The No. 1 topic among shareholders this proxy season is executive pay, and many annual shareholder meetings will feature proposals that aim to give investors more say on how compensation is structured. Some companies have embraced these so-called say-on-pay proposals as a way to start a constructive dialog with shareholders on an issue that inflames investors.
But other companies — AT&T for example — have stonewalled the proposals, seeking approval from the Securities and Exchange Commission to keep them from a vote at annual meetings.
The proposals would give shareholders the right to vote on pay packages on an advisory basis only. Moreover, such votes have been required in Britain since 2001 and have resulted in compensation that is more closely linked to performance, some shareholders there say.

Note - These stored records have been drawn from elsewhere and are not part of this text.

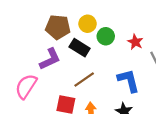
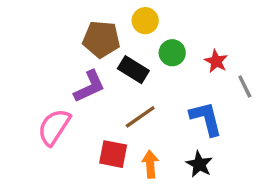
yellow circle: (88, 24) -> (145, 21), moved

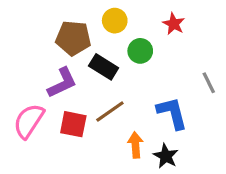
red star: (216, 61) -> (174, 24), moved
red square: (113, 154) -> (73, 124), moved
orange arrow: (150, 164) -> (135, 145), moved

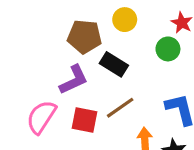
green circle: (140, 51) -> (168, 49), moved

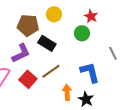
red square: (85, 120) -> (28, 79), turned 30

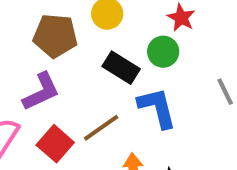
black rectangle: (47, 43) -> (121, 68), moved
blue L-shape: (90, 72) -> (157, 108), moved

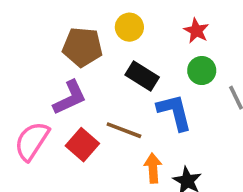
green circle: (163, 52) -> (202, 71), moved
brown line: (101, 128) -> (124, 130), turned 56

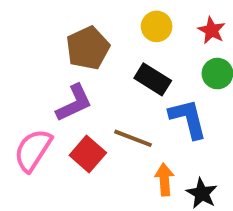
yellow circle: (129, 27) -> (157, 26), moved
brown pentagon: (82, 47) -> (88, 48), turned -30

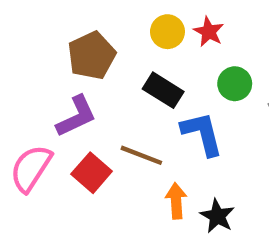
red star: (212, 30) -> (209, 32), moved

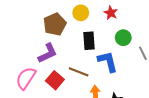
yellow circle: (167, 32) -> (81, 13), moved
black rectangle: (163, 90) -> (89, 41), turned 54

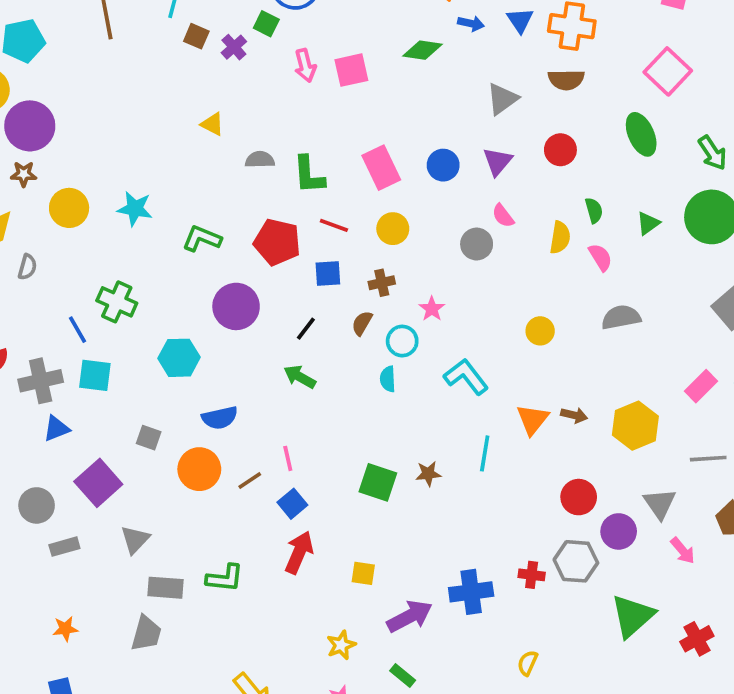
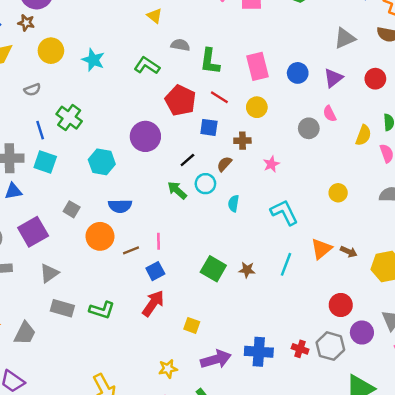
green L-shape: (202, 239) -> (147, 66), moved
gray semicircle: (27, 267) -> (32, 90), moved, turned 42
cyan circle: (402, 341) -> (205, 184), moved
gray trapezoid: (146, 633) -> (25, 333), moved

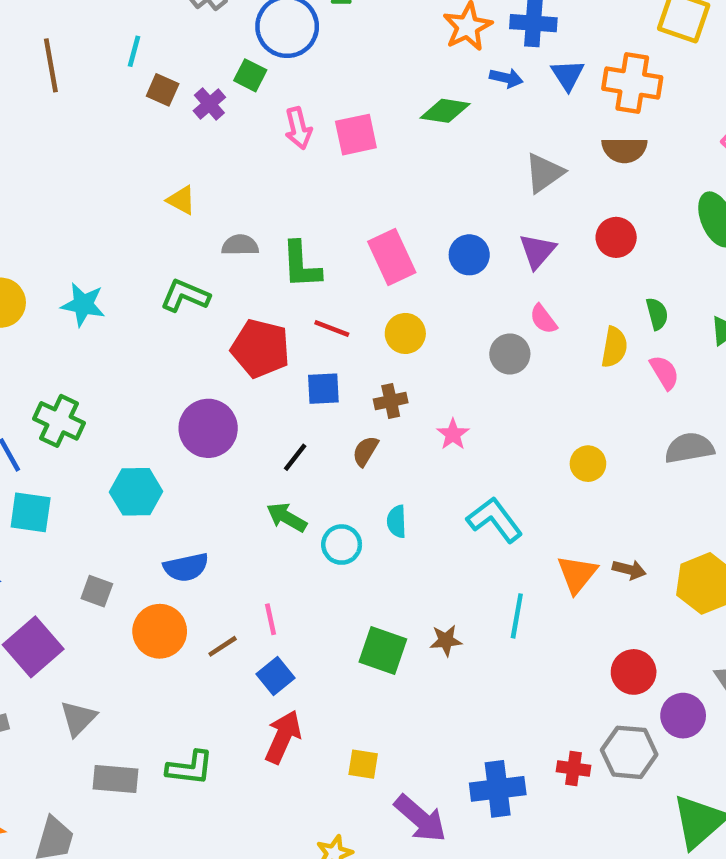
cyan circle: (205, 184) -> (342, 545), moved
purple arrow: (216, 359) -> (420, 818), turned 68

Here’s good news: the S.E.C. has sided with investors on the AT&T matter. Officials advised AT&T late last month that it could not keep the proposal out of its proxy. Shareholders will be able to vote for it at the company’s annual meeting this spring.
“AT&T told the S.E.C. that the proposal should be excluded because the say-on-pay idea was insignificant,” said Cornish F. Hitchcock, a lawyer in Washington, D.C., who wrote to the S.E.C. on behalf of AT&T shareholders. “It’ll be interesting to see what AT&T’s shareholders have to say on the matter.”